La Ville d’Arles a saisi l’opportunité de l’élaboration de son Plan local d’urbanisme (PLU) pour réviser son Règlement local de publicité (RLP) qui est en vigueur depuis 2004.

Ce document fixe, secteur par secteur, les obligations en matière d’affichage, enseignes, pré-enseignes. Celles-ci peuvent être en effet différentes selon que l’on se trouve dans une zone commerciale, en cœur de ville en secteur sauvegardé, à proximité de monuments classés au patrimoine mondial de l’humanité, ou dans un village.

Le nouveau RLP adopté en conseil municipal le 8 mars 2017 sera applicable, un mois après sa transmission à la Sous-Préfecture des Bouches-du-Rhône, sans remarque de la part du Préfet. Les documents définitifs seront mis en ligne après cette date d’exécution.

Ce long travail a permis de découper la commune en dix secteurs (zone patrimoniale, quartiers intégrés au secteur sauvegardé ou en limite, agglomérations comme Pont-de-Crau, Moulès, Raphèle, zones d’activités économiques, entrées de ville, villages de Camargue…).

Ainsi, dans le cœur du centre ancien, seul les panneaux d’informations liées aux diverses manifestations culturelles seront désormais autorisés. Au sein des zones dites « tampon », entre centre ancien et reste de la ville (Chabourlet, La Croisière, Minimes, Trinquetaille), seuls les dispositifs publicitaires sur mobilier urbain (Abri Bus, panneaux « Decaux ») d’une surface inférieure à 2 m² seront désormais autorisés.

Pas question non plus, de priver les villages du plateau de Crau, des enseignes qui font vivre les commerces locaux. On les maintient donc, en veillant à ce qu’elles ne dégradent pas le paysage et rappellent l’identité de chaque village et en limitant les surfaces des divers dispositifs à moins de 4m².

Pour les zones commerciales, on distingue Fourchon qui garde ses panneaux actuels, en veillant à l’image de la ville. En revanche, pour la ZI Nord, également entrée de ville, la règle est plus stricte pour diminuer la floraison : la taille des panneaux diminue (8m²) et leur densité est limitée à un dispositif par unité foncière.

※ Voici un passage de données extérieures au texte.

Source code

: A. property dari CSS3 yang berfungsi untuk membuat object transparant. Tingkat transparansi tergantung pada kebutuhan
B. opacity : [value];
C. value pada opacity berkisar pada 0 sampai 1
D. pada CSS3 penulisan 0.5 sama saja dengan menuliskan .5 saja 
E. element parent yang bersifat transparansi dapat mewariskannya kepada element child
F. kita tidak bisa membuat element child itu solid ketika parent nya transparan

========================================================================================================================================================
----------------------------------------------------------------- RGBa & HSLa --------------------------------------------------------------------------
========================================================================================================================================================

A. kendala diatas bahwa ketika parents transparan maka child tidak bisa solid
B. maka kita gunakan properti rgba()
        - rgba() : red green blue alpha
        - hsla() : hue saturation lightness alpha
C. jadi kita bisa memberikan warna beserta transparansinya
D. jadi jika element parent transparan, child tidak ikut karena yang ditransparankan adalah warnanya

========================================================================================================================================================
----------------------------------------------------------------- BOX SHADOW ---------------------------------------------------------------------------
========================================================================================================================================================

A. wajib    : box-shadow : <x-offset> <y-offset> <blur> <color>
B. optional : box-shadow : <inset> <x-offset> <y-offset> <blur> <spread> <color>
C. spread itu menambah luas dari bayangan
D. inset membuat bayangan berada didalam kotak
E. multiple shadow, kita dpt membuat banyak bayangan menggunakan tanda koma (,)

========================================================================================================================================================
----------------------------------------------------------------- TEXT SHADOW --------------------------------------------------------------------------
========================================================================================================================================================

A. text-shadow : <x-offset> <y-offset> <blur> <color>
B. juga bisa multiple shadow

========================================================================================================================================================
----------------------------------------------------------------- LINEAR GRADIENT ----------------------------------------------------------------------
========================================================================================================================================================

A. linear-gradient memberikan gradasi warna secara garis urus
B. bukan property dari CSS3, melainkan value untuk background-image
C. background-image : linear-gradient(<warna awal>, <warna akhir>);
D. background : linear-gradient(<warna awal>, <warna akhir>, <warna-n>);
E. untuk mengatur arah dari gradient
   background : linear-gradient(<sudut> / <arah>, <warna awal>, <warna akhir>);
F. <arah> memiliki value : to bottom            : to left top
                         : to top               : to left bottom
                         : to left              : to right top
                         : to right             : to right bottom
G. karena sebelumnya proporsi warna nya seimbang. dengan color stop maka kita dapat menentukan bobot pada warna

Dans les entrées de ville comme la route de Crau, l’avenue de Camargue, l’avenue Lyautey ou le boulevard de Stalingrad, si on maintient un dispositif, l’idée est d’en réduire l’impact visuel et insister sur l’aspect culturel de la ville, grâce au mobilier urbain.

Dans les quartiers d’habitat, le dispositif ne change pas mais veille à limiter l’emprise, tout comme dans les villages de Camargue où la publicité doit se limiter aux usages locaux (mobilier urbain et activités culturelles). Au sein du Parc naturel régional de Camargue enfin, la publicité reste interdite.

Quant aux enseignes lumineuses, elles devront s’éteindre de 23 heures à 6 heures du matin : un petit clic pour chacun, un grand geste pour l’environnement. Et c’est au fond, le but de ce règlement : proposer aux Arlésiens comme à leurs visiteurs, un environnement cohérent avec le patrimoine et la vie économique.

Les annonceurs ont deux ans pour se mettre en règle. Les commerçants, eux, ont six ans pour adapter leurs enseignes et préenseignes et les rendre conformes au projet.